• ASSIGNED TASK: Gather each line of the listing below that contains the string "데이터가", matching case exactly.

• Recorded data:
______

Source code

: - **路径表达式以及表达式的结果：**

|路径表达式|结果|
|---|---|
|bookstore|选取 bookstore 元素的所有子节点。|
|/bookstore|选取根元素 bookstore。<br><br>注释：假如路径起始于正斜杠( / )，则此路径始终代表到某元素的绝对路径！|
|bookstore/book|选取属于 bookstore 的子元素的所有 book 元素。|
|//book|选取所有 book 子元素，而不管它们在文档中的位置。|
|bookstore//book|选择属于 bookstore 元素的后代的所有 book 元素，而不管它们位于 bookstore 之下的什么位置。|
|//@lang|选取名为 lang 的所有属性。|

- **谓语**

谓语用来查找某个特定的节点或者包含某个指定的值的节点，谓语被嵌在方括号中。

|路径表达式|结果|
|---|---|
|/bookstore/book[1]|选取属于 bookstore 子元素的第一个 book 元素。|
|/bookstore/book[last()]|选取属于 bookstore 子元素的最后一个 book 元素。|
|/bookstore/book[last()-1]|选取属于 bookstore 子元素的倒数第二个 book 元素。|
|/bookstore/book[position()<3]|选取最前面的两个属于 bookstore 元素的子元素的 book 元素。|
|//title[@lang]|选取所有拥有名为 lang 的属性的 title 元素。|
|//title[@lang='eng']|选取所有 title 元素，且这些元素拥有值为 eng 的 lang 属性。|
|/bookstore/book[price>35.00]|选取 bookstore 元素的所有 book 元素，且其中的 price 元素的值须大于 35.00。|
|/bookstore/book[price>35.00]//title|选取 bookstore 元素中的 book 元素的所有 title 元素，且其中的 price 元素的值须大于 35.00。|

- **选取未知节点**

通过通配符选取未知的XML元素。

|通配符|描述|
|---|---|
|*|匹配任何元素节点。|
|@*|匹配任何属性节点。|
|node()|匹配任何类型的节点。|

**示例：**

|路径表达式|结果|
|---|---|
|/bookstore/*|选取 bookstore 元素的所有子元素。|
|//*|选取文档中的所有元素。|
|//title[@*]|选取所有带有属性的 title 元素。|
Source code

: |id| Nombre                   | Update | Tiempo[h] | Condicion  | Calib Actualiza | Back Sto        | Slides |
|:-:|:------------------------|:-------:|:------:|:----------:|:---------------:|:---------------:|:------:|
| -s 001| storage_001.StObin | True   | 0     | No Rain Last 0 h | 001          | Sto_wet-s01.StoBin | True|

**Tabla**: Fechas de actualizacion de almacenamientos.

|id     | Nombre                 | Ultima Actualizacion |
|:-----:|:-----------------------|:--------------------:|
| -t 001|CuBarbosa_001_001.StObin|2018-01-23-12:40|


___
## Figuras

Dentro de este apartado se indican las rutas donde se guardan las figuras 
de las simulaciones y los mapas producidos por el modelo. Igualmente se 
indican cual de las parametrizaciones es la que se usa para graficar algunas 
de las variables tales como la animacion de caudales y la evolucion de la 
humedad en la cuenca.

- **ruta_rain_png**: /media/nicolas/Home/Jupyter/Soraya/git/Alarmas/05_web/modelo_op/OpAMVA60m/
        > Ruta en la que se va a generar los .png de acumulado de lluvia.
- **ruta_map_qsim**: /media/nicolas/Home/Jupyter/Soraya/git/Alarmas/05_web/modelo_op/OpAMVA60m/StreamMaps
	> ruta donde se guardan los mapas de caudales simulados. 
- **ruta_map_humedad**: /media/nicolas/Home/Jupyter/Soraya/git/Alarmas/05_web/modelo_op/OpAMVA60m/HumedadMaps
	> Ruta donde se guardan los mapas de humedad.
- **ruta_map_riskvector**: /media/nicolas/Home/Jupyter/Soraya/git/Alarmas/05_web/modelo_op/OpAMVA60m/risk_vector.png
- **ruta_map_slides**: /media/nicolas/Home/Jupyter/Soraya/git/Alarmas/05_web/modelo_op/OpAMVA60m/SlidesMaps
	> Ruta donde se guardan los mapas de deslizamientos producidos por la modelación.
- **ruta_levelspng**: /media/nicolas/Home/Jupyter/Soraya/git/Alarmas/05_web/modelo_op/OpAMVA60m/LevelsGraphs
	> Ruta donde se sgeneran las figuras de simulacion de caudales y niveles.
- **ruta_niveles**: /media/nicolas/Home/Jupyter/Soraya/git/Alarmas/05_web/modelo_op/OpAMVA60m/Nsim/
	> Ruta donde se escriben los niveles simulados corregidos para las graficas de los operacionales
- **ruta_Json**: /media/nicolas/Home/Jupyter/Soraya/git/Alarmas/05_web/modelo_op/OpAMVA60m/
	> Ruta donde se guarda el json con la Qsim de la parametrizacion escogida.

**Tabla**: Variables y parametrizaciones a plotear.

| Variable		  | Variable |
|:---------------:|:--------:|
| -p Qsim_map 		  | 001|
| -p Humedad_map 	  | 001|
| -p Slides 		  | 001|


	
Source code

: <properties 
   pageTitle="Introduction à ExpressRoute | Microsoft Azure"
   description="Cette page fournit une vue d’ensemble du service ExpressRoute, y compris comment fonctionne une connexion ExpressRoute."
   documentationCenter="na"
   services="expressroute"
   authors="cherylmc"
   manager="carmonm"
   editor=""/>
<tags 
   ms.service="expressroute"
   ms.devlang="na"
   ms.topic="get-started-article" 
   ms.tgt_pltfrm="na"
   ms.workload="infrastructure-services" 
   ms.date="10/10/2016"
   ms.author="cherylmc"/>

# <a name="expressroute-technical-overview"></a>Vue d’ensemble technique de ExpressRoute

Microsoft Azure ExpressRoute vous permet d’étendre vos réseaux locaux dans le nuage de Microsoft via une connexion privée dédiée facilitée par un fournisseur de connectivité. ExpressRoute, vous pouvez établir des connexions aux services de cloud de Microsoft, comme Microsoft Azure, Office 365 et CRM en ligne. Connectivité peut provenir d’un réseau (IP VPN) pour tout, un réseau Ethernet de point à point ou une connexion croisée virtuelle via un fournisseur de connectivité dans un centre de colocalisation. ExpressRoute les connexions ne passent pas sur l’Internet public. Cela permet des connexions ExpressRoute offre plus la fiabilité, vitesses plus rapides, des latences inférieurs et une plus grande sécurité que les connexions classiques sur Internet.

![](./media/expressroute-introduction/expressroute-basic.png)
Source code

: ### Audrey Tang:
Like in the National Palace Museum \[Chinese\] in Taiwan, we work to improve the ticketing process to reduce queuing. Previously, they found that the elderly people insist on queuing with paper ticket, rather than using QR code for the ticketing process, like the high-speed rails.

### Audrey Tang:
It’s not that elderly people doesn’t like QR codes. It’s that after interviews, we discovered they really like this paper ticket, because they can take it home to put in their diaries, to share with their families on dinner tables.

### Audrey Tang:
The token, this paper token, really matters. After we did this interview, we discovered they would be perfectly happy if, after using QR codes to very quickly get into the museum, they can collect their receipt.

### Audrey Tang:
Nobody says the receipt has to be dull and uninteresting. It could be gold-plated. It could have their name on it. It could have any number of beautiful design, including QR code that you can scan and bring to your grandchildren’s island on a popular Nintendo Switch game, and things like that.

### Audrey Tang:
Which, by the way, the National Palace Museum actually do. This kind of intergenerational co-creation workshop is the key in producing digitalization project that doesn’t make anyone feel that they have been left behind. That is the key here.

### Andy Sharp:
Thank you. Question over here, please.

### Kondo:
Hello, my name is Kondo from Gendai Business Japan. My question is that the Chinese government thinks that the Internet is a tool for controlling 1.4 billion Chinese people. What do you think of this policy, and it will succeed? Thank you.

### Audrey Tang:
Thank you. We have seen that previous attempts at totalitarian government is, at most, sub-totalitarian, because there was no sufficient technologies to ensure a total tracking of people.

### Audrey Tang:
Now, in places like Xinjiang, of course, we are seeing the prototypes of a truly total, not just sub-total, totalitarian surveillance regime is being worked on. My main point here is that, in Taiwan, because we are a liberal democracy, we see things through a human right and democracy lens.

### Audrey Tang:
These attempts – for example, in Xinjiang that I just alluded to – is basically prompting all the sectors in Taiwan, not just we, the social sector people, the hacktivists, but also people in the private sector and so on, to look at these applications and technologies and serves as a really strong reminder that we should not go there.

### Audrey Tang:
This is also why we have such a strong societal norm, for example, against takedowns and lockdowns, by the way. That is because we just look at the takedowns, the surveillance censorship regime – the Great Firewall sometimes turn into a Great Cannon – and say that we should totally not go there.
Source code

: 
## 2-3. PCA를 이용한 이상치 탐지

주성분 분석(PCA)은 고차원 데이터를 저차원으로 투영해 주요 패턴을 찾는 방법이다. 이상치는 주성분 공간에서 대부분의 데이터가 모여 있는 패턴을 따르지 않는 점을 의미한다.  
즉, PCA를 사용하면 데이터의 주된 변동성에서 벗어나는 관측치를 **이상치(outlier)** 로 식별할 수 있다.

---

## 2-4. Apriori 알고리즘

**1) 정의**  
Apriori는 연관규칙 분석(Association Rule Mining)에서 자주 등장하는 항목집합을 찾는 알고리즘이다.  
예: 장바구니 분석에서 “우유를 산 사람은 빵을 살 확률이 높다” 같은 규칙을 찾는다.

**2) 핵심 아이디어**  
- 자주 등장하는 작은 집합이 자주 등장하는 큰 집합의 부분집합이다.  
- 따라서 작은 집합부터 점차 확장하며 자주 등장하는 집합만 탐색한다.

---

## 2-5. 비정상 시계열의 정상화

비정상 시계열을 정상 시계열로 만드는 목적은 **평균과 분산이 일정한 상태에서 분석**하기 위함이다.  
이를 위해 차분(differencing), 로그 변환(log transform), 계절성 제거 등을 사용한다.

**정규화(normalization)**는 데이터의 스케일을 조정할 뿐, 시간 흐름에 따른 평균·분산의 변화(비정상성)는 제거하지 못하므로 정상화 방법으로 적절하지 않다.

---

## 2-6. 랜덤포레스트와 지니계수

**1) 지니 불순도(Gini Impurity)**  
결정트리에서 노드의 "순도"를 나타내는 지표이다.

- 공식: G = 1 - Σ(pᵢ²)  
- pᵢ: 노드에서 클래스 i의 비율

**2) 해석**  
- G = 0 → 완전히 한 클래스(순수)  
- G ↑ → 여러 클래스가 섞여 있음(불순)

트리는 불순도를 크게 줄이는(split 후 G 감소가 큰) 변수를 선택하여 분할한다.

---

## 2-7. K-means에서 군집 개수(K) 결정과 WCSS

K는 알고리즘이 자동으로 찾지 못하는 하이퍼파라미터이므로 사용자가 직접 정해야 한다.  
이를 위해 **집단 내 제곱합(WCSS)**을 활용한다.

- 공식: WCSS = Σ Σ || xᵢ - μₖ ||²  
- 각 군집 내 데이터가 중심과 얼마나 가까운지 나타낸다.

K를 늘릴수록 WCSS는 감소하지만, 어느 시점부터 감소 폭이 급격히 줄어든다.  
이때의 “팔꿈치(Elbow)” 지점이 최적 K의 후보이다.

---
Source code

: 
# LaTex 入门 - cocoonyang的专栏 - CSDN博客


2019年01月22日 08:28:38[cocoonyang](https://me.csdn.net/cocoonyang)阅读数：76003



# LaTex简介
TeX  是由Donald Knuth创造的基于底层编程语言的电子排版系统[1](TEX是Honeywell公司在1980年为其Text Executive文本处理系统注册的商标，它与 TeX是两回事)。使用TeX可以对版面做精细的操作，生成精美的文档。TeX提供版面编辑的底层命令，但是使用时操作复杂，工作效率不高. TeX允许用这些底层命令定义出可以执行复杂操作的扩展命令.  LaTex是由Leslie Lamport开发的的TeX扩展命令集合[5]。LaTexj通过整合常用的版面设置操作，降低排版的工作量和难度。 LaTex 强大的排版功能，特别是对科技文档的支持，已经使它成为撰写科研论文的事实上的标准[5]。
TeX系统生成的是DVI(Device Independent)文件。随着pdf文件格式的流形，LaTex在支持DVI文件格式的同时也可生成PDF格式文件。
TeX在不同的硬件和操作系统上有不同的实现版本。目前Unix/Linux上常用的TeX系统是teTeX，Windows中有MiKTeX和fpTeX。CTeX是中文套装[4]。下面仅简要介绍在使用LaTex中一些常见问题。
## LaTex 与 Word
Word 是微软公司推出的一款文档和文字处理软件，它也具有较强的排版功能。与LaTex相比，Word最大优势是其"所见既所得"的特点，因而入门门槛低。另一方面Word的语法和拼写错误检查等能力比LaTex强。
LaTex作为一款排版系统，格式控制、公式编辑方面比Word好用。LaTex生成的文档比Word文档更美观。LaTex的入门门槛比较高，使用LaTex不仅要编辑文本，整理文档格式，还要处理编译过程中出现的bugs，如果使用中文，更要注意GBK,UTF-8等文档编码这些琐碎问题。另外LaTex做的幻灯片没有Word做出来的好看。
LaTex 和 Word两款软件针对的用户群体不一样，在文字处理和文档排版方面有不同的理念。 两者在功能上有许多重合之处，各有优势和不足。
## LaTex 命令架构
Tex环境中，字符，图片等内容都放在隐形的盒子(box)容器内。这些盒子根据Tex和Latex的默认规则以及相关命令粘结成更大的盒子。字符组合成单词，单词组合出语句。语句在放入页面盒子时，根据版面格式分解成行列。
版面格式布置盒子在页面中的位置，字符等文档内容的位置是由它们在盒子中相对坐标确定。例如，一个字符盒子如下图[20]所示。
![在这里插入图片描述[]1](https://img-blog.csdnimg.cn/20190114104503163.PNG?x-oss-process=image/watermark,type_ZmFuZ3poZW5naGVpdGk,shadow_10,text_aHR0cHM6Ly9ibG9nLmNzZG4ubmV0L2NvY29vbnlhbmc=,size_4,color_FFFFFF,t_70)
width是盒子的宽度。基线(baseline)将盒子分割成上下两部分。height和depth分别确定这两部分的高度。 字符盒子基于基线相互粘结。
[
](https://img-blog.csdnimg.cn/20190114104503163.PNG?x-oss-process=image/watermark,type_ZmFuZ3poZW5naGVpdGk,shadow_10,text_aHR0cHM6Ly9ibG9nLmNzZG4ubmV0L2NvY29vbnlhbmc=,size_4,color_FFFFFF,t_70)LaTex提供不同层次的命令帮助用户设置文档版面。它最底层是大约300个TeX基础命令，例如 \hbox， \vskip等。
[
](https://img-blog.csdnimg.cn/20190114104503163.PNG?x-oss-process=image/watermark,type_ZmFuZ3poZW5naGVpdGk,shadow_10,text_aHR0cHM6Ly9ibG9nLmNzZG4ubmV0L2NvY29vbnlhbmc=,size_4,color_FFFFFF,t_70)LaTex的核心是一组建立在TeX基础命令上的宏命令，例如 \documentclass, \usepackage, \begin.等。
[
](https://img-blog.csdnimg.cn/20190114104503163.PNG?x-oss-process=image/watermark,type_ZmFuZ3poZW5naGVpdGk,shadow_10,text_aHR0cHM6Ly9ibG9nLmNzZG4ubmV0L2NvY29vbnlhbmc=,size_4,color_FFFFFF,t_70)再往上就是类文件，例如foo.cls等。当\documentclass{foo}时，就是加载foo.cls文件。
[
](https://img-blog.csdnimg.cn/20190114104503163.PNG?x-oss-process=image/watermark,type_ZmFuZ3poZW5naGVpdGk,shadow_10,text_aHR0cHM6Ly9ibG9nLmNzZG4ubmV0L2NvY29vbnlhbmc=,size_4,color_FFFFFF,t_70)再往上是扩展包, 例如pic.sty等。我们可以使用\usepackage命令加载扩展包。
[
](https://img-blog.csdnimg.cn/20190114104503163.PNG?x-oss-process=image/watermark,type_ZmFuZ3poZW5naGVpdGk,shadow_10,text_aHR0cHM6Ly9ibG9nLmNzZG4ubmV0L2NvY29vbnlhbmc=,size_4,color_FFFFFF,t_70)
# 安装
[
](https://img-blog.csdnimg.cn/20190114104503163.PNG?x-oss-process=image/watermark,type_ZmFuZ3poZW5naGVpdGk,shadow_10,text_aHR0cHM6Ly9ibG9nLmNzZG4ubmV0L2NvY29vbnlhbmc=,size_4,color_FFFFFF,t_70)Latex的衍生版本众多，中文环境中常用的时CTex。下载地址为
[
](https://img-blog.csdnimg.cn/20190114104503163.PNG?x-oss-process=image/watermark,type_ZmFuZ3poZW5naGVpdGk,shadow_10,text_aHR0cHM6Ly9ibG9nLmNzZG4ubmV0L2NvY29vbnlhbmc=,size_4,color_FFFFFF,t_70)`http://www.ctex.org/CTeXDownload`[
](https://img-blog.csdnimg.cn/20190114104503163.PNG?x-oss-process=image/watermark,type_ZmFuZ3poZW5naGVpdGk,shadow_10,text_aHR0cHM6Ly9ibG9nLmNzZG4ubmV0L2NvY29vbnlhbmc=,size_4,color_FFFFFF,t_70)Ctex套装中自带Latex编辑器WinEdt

______

• SOLUTION FOR THIS EXERCISE:
주성분 분석(PCA)은 고차원 데이터를 저차원으로 투영해 주요 패턴을 찾는 방법이다. 이상치는 주성분 공간에서 대부분의 데이터가 모여 있는 패턴을 따르지 않는 점을 의미한다.  
- 각 군집 내 데이터가 중심과 얼마나 가까운지 나타낸다.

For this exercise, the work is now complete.